If you're allergic to soy, help is on the way. Two University of Illinois studies show that fermenting soy dramatically reduces its potential allergenicity and also increases the number of essential amino acids in soy products, making them a healthy and a safe choice for consumers.
"When we fermented soy seeds, flour, or meal by introducing certain microorganisms, inmmunoreactivity was significantly reduced--by as much as 99 percent. This shows that we have the potential of developing nutritious, hypoallergenic soy products," said Elvira de Mejia, a U of I associate professor of food science and human nutrition.

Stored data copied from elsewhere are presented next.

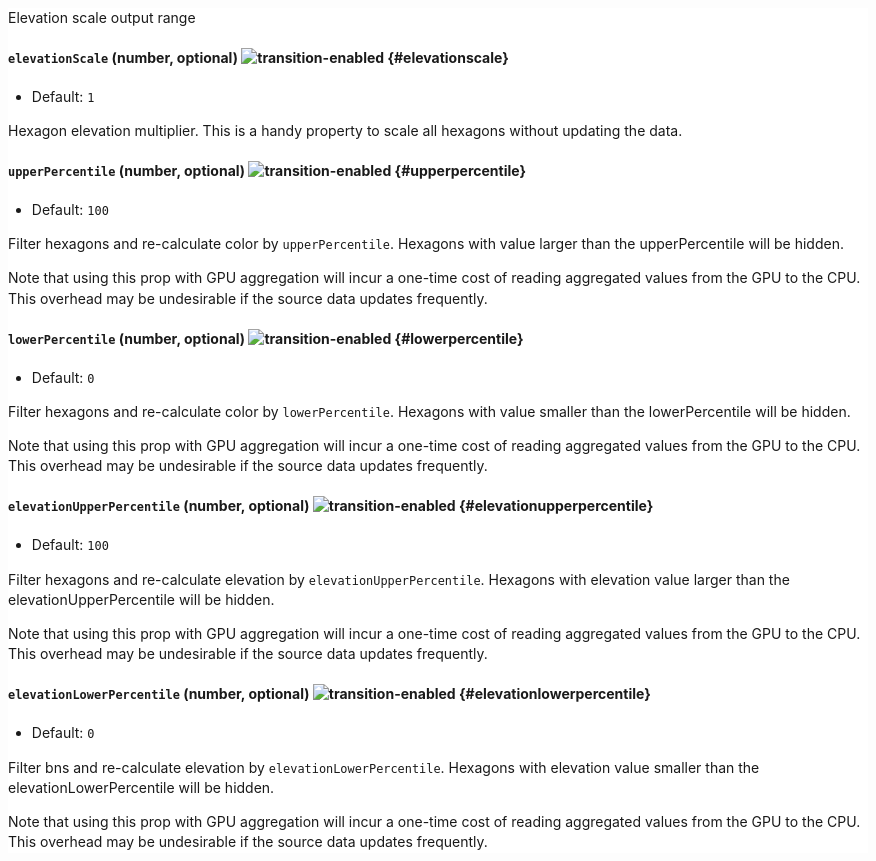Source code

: Elevation scale output range

#### `elevationScale` (number, optional) ![transition-enabled](https://img.shields.io/badge/transition-enabled-green.svg?style=flat-square") {#elevationscale}

* Default: `1`

Hexagon elevation multiplier.
This is a handy property to scale all hexagons without updating the data.


#### `upperPercentile` (number, optional) ![transition-enabled](https://img.shields.io/badge/transition-enabled-green.svg?style=flat-square") {#upperpercentile}

* Default: `100`

Filter hexagons and re-calculate color by `upperPercentile`. Hexagons with value larger than the upperPercentile will be hidden.

Note that using this prop with GPU aggregation will incur a one-time cost of reading aggregated values from the GPU to the CPU. This overhead may be undesirable if the source data updates frequently.

#### `lowerPercentile` (number, optional) ![transition-enabled](https://img.shields.io/badge/transition-enabled-green.svg?style=flat-square") {#lowerpercentile}

* Default: `0`

Filter hexagons and re-calculate color by `lowerPercentile`. Hexagons with value smaller than the lowerPercentile will be hidden.

Note that using this prop with GPU aggregation will incur a one-time cost of reading aggregated values from the GPU to the CPU. This overhead may be undesirable if the source data updates frequently.

#### `elevationUpperPercentile` (number, optional) ![transition-enabled](https://img.shields.io/badge/transition-enabled-green.svg?style=flat-square") {#elevationupperpercentile}

* Default: `100`

Filter hexagons and re-calculate elevation by `elevationUpperPercentile`. Hexagons with elevation value larger than the elevationUpperPercentile will be hidden.

Note that using this prop with GPU aggregation will incur a one-time cost of reading aggregated values from the GPU to the CPU. This overhead may be undesirable if the source data updates frequently.

#### `elevationLowerPercentile` (number, optional) ![transition-enabled](https://img.shields.io/badge/transition-enabled-green.svg?style=flat-square") {#elevationlowerpercentile}

* Default: `0`

Filter bns and re-calculate elevation by `elevationLowerPercentile`. Hexagons with elevation value smaller than the elevationLowerPercentile will be hidden.

Note that using this prop with GPU aggregation will incur a one-time cost of reading aggregated values from the GPU to the CPU. This overhead may be undesirable if the source data updates frequently.
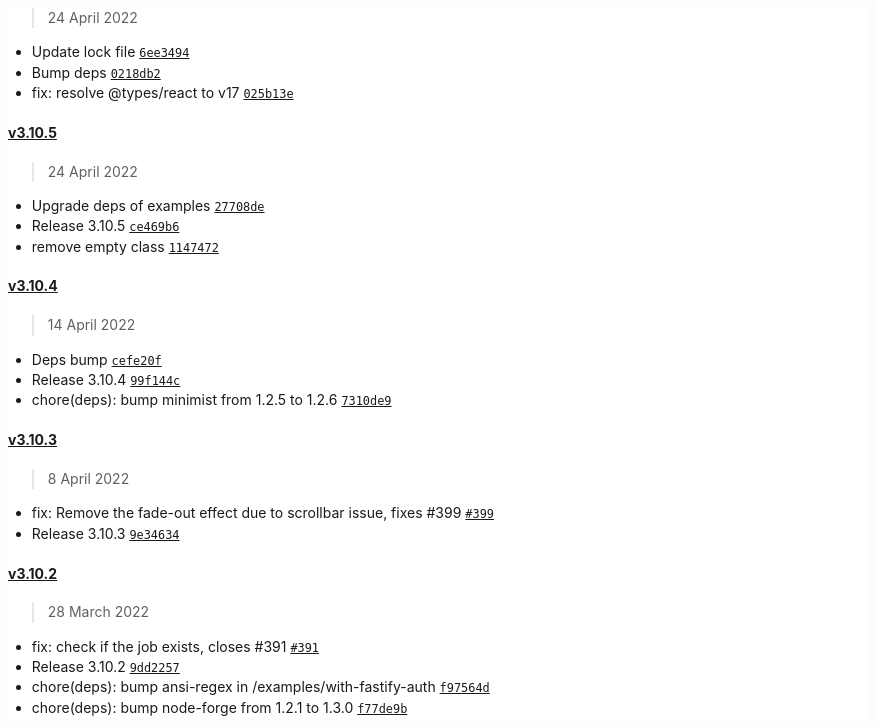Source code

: > 24 April 2022

- Update lock file [`6ee3494`](https://github.com/felixmosh/bull-board/commit/6ee3494a8e2281ff66d8fec73d39e87a1e03d4d2)
- Bump deps [`0218db2`](https://github.com/felixmosh/bull-board/commit/0218db256f9b09234cbf2c6ebec3fc653a0e0e40)
- fix: resolve @types/react to v17 [`025b13e`](https://github.com/felixmosh/bull-board/commit/025b13e45cfc51bb705e3dee5a2f994d43ef33a9)

#### [v3.10.5](https://github.com/felixmosh/bull-board/compare/v3.10.4...v3.10.5)

> 24 April 2022

- Upgrade deps of examples [`27708de`](https://github.com/felixmosh/bull-board/commit/27708de288bf3f7cefea29df561c30fadd57afcb)
- Release 3.10.5 [`ce469b6`](https://github.com/felixmosh/bull-board/commit/ce469b657461c31a9da9e2b3a1e7ca2000a5d5e1)
- remove empty class [`1147472`](https://github.com/felixmosh/bull-board/commit/11474724c8f175968fcbd1e54f574b2ad9451be5)

#### [v3.10.4](https://github.com/felixmosh/bull-board/compare/v3.10.3...v3.10.4)

> 14 April 2022

- Deps bump [`cefe20f`](https://github.com/felixmosh/bull-board/commit/cefe20f98dd24f0d0113fe43504455d453f28ef9)
- Release 3.10.4 [`99f144c`](https://github.com/felixmosh/bull-board/commit/99f144c118e13bae946e892cf95ce508c4160480)
- chore(deps): bump minimist from 1.2.5 to 1.2.6 [`7310de9`](https://github.com/felixmosh/bull-board/commit/7310de9c9cf417826d608a5a42b417e391626925)

#### [v3.10.3](https://github.com/felixmosh/bull-board/compare/v3.10.2...v3.10.3)

> 8 April 2022

- fix: Remove the fade-out effect due to scrollbar issue, fixes #399 [`#399`](https://github.com/felixmosh/bull-board/issues/399)
- Release 3.10.3 [`9e34634`](https://github.com/felixmosh/bull-board/commit/9e346343fb4750e36f7a28ddebebb197c59e8bef)

#### [v3.10.2](https://github.com/felixmosh/bull-board/compare/v3.10.1...v3.10.2)

> 28 March 2022

- fix: check if the job exists, closes #391 [`#391`](https://github.com/felixmosh/bull-board/issues/391)
- Release 3.10.2 [`9dd2257`](https://github.com/felixmosh/bull-board/commit/9dd2257b0fe1837a41e3af75271ea18e0872b557)
- chore(deps): bump ansi-regex in /examples/with-fastify-auth [`f97564d`](https://github.com/felixmosh/bull-board/commit/f97564d76946d6cadb756cdfe70643b7fa8dae3f)
- chore(deps): bump node-forge from 1.2.1 to 1.3.0 [`f77de9b`](https://github.com/felixmosh/bull-board/commit/f77de9bb21b63968ee292b5d4c6ae4e9b07f04c2)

The scientist achieved these results when she challenged the blood plasma of persons allergic to soy with protein extracts from both fermented and unfermented soy products. Plasma samples were obtained from the World Health Organization.

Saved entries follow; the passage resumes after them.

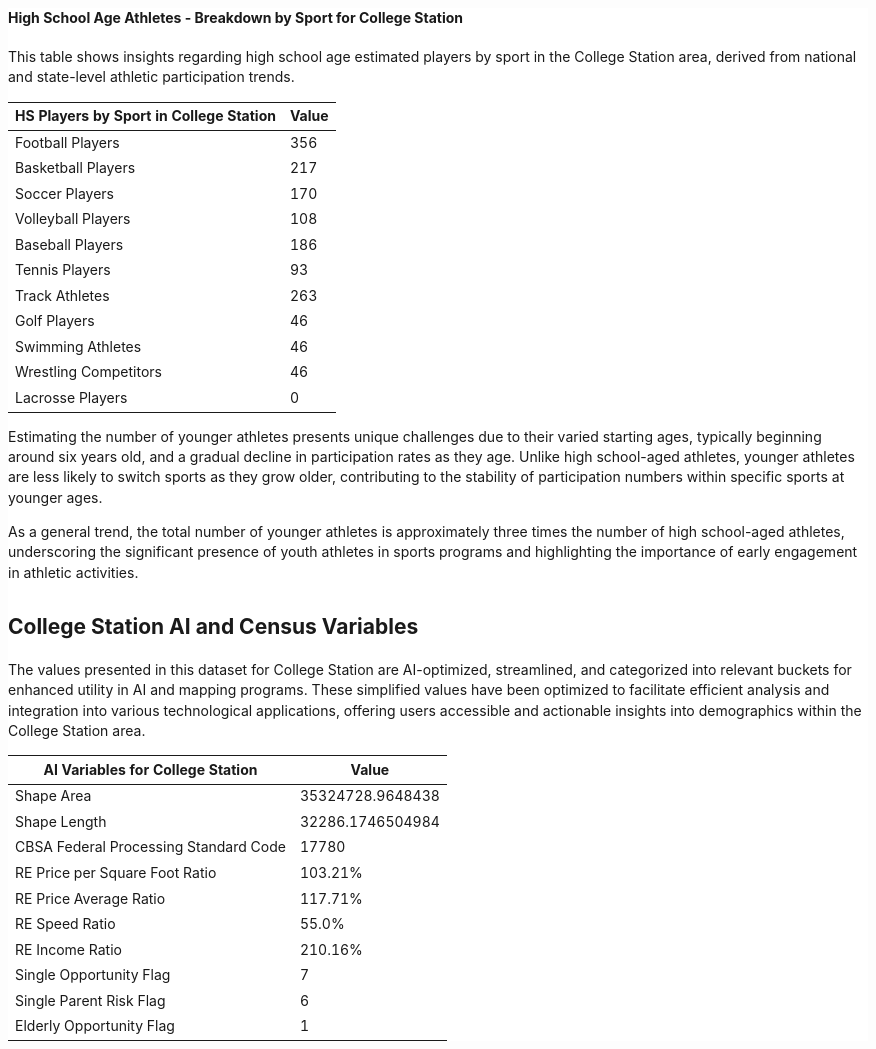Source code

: #### High School Age Athletes - Breakdown by Sport for College Station

This table shows insights regarding high school age estimated players by sport in the College Station area, derived from national and state-level athletic participation trends. 

| HS Players by Sport in College Station | Value |
|-------------|-------|
| Football Players | 356 |
| Basketball Players | 217 |
| Soccer Players | 170 |
| Volleyball Players | 108 |
| Baseball Players | 186 |
| Tennis Players | 93 |
| Track Athletes | 263 |
| Golf Players | 46 |
| Swimming Athletes | 46 |
| Wrestling Competitors | 46 |
| Lacrosse Players | 0 |

Estimating the number of younger athletes presents unique challenges due to their varied starting ages, typically beginning around six years old, and a gradual decline in participation rates as they age. Unlike high school-aged athletes, younger athletes are less likely to switch sports as they grow older, contributing to the stability of participation numbers within specific sports at younger ages.  

As a general trend, the total number of younger athletes is approximately three times the number of high school-aged athletes, underscoring the significant presence of youth athletes in sports programs and highlighting the importance of early engagement in athletic activities.

## College Station AI and Census Variables

The values presented in this dataset for College Station are AI-optimized, streamlined, and categorized into relevant buckets for enhanced utility in AI and mapping programs. These simplified values have been optimized to facilitate efficient analysis and integration into various technological applications, offering users accessible and actionable insights into demographics within the College Station area.

| AI Variables for College Station | Value |
|-------------|-------|
| Shape Area | 35324728.9648438 |
| Shape Length | 32286.1746504984 |
| CBSA Federal Processing Standard Code | 17780 |
| RE Price per Square Foot Ratio | 103.21% |
| RE Price Average Ratio | 117.71% |
| RE Speed Ratio | 55.0% |
| RE Income Ratio | 210.16% |
| Single Opportunity Flag | 7 |
| Single Parent Risk Flag | 6 |
| Elderly Opportunity Flag | 1 |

"Why do we see this reduced immunoreactivity? During the fermentation process, proteins are broken down into very small pieces, pieces that can't be identified by the antibodies that produce the allergic reaction," de Mejia explained.
Because of soy's health benefits, de Mejia would like to make sure soy foods can be safely eaten by all people. Soy is a source of high-quality protein, oil, B vitamins, fiber, and essential fatty acids, and it also contains phytochemicals that may help prevent chronic diseases, including heart disease, some cancers, osteoporosis, and diabetes, she said.
And, although soy allergy affects only 0.5 percent of the population, that figure may be rising. Because soy is used as in ingredient in many food products, de Mejia said that a technique that can eliminate its allergenicity is widely sought.
In the two U of I studies, which were done in collaboration with the Instituto de Fermentaciones Industriales (CSIC) in Madrid, Spain, soy was subjected to both solid and liquid fermentation by exposing samples to a number of microorganisms, including bacteria, molds, and yeast.
L. plantarum-fermented soy flour showed the highest reduction in immunoreactivity--96 to 99 percent--depending upon the sensitivity of the human plasma, the scientist said.
"Our next step will be to optimize the fermentation conditions to produce zero-tolerance allergens," she said.
De Mejia noted that fermentation had also improved the essential amino acid composition in the soy products and produced new peptides that may be beneficial. "We want to evaluate some of the bioactive peptides that were produced during fermentation because we believe they may have other benefits. In particular, we're interested in their effect on lipogenesis, so we'll be testing these hydrolysates in adipose cells," she said.
The increase in the number of small bioactive peptides was attributed to partial digestion of large soybean peptides by enzymes secreted by the microorganisms used in fermentation, she said.
Plaimein Amnuaycheewa, a master's degree student in de Mejia's lab, is currently working on the allergenicity project, and Cristina Martinez-Villaluenga, a Marie Curie fellow, is working with allergenicity and adipogenesis.
Papers on this research were recently published in both Food Chemistry and the Journal of Agricultural and Food Chemistry. Co-authors for both articles are Juana Frias, Young Soo Song, Cristina Martinez-Villaluenga, and Concepcion Vidal-Valverde. The studies were funded by the USDA Future Foods Initiative and the Illinois Soybean Association.